--- START ---

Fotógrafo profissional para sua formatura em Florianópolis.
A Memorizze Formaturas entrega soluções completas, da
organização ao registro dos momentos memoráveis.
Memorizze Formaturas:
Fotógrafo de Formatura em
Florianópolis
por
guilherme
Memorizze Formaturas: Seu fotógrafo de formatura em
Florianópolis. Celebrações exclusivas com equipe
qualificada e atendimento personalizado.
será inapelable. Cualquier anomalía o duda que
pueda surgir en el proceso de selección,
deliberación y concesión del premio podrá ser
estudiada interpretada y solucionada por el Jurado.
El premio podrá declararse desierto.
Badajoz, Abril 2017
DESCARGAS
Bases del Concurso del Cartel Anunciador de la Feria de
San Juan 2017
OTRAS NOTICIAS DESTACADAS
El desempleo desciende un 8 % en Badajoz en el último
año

--- END ---
--- START ---

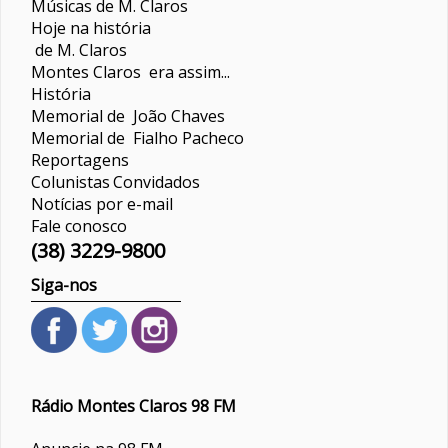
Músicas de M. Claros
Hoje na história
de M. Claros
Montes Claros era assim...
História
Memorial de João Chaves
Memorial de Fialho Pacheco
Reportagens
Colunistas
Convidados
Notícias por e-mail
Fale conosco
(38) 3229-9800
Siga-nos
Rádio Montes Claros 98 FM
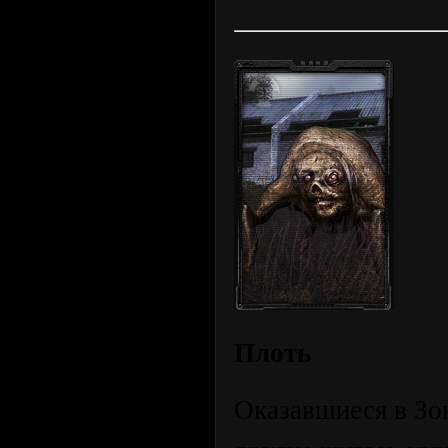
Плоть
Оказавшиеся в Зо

--- END ---
--- START ---

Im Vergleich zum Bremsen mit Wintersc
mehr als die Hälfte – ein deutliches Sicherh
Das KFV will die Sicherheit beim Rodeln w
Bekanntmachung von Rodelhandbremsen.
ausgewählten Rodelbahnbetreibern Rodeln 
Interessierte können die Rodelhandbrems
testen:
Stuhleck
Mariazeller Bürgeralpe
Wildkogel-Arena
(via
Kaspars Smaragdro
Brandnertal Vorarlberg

--- END ---

» **WORK INSTRUCTIONS**
Please go through the listing and return each line that has "Rodeln" in it.

» **EXPECTED ANSWER**
Das KFV will die Sicherheit beim Rodeln w
ausgewählten Rodelbahnbetreibern Rodeln 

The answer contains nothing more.